Tout est différent avec Terres… Plus de décision extérieure à moi, mais mon seul choix ;(presque) plus de mûrissement, mais une rédaction et des mises en lignes très rapides. En fait, moins de filtres à la visibilité d’un texte, mais une plus grande visibilité d’un mauvais texte. Plus de risques, mais plus de tensions, plus de… mise en danger de soi-même. Quelque chose de plus excitant. De plus “dangereux” (mais pour qui ? Pour l’éventuel lecteur ?) aussi.
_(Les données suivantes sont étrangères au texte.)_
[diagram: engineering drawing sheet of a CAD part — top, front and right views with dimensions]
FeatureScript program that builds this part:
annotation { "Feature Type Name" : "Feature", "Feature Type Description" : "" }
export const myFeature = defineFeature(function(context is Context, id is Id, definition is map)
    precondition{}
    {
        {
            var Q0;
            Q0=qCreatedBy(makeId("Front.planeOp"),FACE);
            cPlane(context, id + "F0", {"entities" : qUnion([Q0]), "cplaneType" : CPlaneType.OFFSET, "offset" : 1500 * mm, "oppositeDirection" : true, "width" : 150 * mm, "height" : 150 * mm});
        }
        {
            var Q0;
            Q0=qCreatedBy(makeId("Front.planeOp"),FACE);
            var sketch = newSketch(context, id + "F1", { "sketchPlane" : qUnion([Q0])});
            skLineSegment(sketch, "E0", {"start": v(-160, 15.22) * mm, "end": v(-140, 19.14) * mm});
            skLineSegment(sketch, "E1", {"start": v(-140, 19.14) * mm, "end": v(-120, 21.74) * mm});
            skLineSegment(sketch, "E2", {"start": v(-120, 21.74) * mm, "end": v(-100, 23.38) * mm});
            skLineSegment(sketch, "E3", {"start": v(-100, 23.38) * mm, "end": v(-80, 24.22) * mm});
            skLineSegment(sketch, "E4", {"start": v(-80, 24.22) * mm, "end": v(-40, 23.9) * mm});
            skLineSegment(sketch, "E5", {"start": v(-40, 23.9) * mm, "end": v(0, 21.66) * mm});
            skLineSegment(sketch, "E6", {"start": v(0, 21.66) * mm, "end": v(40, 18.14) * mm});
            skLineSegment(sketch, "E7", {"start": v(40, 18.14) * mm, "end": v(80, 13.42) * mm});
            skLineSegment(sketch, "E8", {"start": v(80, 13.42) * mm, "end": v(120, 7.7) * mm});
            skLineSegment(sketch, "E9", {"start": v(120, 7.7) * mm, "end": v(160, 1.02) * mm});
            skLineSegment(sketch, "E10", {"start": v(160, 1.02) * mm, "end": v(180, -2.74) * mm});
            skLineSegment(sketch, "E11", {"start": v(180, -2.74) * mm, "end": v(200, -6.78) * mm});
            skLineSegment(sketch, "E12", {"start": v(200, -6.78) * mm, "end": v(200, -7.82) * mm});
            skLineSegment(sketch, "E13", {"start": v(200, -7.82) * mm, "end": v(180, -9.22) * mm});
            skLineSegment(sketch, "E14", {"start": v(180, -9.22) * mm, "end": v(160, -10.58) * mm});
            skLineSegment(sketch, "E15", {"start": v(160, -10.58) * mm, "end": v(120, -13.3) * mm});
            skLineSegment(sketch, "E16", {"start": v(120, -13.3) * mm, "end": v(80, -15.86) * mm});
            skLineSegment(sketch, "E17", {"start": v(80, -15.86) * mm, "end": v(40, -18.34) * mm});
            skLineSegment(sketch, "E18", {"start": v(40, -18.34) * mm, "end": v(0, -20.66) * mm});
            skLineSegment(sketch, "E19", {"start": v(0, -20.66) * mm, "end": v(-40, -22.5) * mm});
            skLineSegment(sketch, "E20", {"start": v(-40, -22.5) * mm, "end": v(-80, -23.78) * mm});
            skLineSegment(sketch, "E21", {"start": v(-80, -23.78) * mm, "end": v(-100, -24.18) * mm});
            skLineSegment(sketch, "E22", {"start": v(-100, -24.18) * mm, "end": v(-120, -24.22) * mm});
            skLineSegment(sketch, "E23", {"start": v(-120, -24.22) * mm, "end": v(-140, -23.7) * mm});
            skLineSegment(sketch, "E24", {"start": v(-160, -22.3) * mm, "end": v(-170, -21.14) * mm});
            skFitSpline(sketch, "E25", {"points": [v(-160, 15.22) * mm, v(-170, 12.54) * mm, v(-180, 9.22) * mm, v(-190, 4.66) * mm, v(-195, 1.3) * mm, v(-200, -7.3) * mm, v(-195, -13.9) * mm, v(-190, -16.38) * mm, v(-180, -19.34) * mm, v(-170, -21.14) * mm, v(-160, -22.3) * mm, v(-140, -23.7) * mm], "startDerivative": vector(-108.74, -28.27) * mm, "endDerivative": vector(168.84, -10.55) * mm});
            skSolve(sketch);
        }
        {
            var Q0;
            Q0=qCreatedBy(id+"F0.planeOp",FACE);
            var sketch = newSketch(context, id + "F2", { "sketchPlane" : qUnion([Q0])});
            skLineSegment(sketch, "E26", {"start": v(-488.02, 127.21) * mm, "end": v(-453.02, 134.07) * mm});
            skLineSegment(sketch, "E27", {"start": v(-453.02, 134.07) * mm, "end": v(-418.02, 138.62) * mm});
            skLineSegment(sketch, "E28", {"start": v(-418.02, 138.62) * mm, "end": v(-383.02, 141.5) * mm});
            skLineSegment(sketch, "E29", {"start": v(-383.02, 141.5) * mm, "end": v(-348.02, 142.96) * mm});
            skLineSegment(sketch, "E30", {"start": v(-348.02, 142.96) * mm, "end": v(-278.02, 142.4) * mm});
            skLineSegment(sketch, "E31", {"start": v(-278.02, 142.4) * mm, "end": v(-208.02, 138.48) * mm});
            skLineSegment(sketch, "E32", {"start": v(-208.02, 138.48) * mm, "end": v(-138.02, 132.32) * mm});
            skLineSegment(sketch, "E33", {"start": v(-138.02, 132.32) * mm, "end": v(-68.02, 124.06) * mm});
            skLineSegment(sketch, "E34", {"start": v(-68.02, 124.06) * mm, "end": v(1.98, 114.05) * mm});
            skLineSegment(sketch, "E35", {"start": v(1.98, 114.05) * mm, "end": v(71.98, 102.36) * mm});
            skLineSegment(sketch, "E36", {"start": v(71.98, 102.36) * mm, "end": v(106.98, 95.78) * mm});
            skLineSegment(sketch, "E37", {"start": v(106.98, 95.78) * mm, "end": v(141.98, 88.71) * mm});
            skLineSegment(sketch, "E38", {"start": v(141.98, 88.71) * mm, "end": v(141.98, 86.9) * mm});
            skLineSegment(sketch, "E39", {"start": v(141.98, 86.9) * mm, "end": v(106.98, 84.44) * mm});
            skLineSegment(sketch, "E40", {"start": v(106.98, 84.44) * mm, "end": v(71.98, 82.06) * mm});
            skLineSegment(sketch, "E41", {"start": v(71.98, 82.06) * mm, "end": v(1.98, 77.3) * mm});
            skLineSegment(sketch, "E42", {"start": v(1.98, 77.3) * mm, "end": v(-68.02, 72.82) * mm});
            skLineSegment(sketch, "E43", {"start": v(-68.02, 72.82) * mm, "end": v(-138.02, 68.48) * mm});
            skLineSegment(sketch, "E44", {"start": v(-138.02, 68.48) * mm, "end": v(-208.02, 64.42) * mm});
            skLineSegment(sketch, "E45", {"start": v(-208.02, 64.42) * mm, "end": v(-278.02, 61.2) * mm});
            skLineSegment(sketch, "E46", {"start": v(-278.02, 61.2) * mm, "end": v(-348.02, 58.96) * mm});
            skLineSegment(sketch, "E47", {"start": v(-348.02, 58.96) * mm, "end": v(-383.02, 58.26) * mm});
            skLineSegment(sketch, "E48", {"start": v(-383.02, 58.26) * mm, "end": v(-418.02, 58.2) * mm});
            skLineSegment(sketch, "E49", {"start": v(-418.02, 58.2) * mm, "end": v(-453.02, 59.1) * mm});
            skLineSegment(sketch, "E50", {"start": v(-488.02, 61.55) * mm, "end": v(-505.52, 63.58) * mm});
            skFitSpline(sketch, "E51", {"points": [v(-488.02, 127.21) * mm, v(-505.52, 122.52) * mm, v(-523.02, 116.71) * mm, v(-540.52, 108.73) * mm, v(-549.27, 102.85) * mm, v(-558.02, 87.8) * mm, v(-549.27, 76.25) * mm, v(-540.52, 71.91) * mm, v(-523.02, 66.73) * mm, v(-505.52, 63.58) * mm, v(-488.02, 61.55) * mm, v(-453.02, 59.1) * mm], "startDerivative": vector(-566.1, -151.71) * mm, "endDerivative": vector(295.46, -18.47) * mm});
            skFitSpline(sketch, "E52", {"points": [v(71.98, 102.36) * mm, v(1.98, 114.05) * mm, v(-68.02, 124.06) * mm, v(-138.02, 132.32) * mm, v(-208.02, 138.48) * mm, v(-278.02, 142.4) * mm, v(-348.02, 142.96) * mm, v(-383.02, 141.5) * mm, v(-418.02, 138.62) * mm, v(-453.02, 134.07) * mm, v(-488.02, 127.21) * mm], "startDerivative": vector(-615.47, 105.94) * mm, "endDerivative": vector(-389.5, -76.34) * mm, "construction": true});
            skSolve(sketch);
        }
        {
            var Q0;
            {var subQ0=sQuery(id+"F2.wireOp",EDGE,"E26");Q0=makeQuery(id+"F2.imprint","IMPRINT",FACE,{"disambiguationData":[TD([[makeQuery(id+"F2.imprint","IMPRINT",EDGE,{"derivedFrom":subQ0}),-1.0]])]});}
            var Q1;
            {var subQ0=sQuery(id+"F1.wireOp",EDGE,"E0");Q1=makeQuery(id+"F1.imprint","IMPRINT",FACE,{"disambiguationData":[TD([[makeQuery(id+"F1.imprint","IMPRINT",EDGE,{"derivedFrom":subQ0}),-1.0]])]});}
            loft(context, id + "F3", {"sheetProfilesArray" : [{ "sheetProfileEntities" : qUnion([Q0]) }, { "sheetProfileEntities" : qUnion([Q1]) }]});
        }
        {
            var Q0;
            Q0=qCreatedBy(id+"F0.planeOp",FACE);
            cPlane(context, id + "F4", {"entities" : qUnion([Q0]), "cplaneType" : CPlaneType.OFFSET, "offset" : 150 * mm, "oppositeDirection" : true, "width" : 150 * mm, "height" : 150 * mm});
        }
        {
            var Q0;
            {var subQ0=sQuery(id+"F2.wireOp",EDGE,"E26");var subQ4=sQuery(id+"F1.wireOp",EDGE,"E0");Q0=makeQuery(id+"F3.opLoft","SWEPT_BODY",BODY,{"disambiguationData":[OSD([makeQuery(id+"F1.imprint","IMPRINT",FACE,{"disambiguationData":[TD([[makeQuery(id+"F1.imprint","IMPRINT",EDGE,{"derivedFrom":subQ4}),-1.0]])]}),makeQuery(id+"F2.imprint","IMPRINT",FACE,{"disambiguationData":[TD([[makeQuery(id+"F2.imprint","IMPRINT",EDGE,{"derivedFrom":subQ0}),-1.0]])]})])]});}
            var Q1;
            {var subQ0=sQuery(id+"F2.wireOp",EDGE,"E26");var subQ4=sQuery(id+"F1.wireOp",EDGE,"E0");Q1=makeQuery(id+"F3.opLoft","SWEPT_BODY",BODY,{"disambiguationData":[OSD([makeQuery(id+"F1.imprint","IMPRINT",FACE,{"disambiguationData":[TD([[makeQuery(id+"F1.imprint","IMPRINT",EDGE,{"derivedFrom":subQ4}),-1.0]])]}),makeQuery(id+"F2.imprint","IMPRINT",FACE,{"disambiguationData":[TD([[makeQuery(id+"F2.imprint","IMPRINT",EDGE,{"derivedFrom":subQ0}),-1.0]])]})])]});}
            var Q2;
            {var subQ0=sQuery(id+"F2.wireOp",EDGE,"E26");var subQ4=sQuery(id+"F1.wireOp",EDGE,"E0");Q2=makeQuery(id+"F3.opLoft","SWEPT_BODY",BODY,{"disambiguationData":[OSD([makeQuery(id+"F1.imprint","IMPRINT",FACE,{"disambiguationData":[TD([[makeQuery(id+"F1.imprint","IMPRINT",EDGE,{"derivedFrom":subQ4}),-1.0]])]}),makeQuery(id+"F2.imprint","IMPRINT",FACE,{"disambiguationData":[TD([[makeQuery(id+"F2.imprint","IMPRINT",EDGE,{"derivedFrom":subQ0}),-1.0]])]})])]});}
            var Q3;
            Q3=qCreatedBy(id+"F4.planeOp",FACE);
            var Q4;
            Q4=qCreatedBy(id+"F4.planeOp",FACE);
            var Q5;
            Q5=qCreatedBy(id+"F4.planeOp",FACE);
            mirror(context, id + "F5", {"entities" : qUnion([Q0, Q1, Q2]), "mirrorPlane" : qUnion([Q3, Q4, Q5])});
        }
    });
Beaucoup de questions, en plus :

  • l’auteur est-il le meilleur juge de sa propre production ?
  • cette immédiateté change-t-elle la forme des écrits ?
  • quid du processus de validation d’un texte ? Qui dira ce qu’il vaut ?
  • est-ce que je reviendrai un jour sur certains textes pour les corriger/reprendre ? Si oui,est-ce que je ferai apparaître ces corrections, et de quelle manière ? Dans ce cas (versions successives), un texte est-il aussi constitué de ses sédiments ?
  • quelles pratiques littéraires sortiront de ces nouvelles manière de lire et d’écrire ?
  • etc. (je suis trop long)

PS : on remarquera qu’il y a un filet sur Terres… : le statut affiché de work in progress des textes. Pas folle la guêpe.